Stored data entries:
>>>>

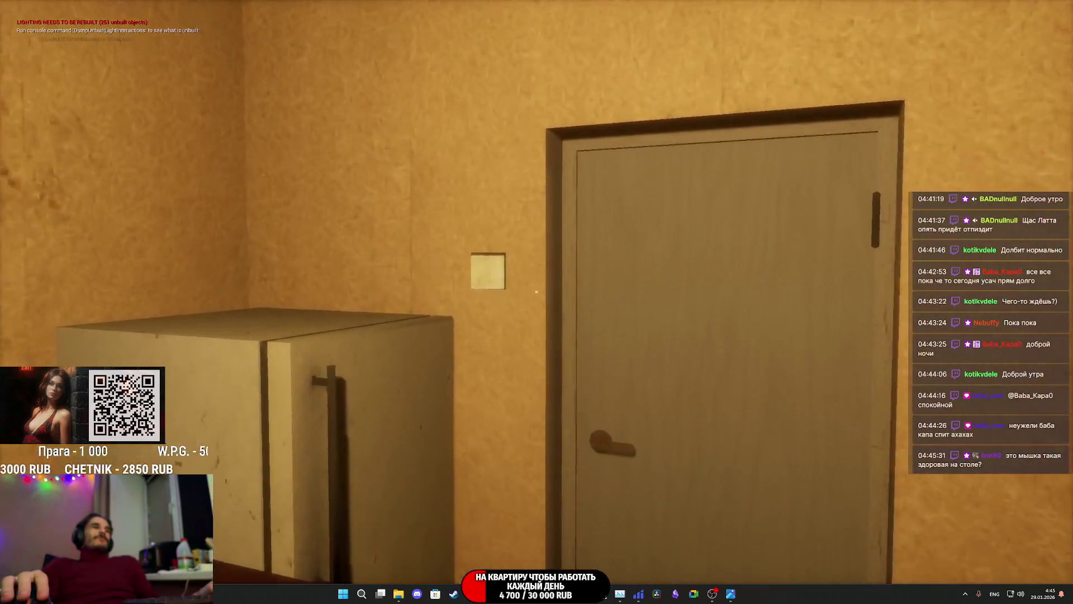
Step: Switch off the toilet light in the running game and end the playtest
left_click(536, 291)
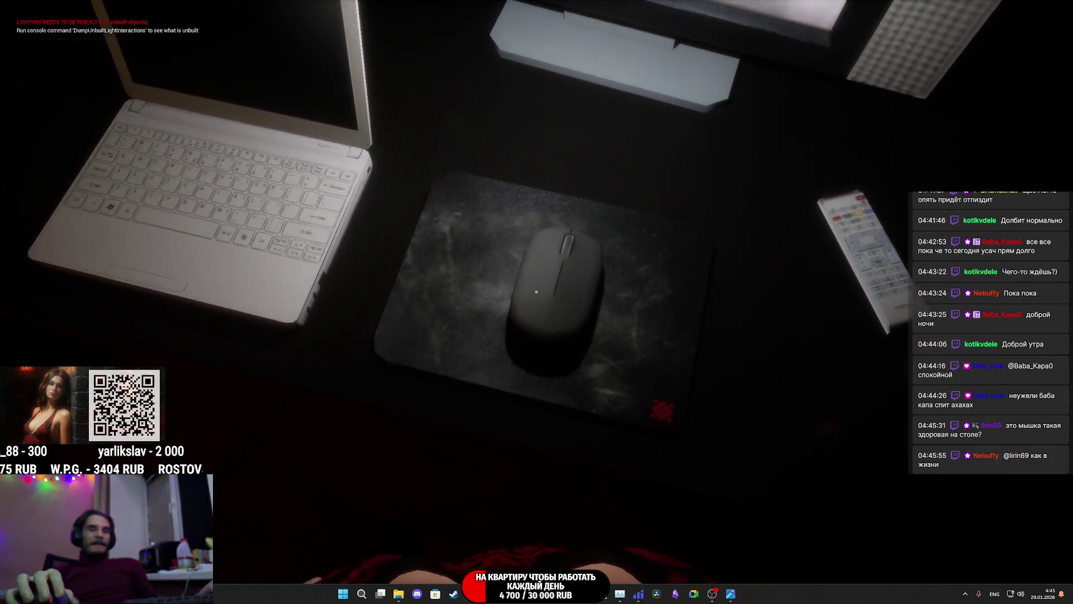
key("Escape")
Step: Resize the desk mouse slightly and nudge it a little along X
left_click(551, 314)
key("F11")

<<<<

» **What the exercise asks**: Among the lines above, list those that contain the word "Step".

» **Task response**:
Step: Switch off the toilet light in the running game and end the playtest
Step: Resize the desk mouse slightly and nudge it a little along X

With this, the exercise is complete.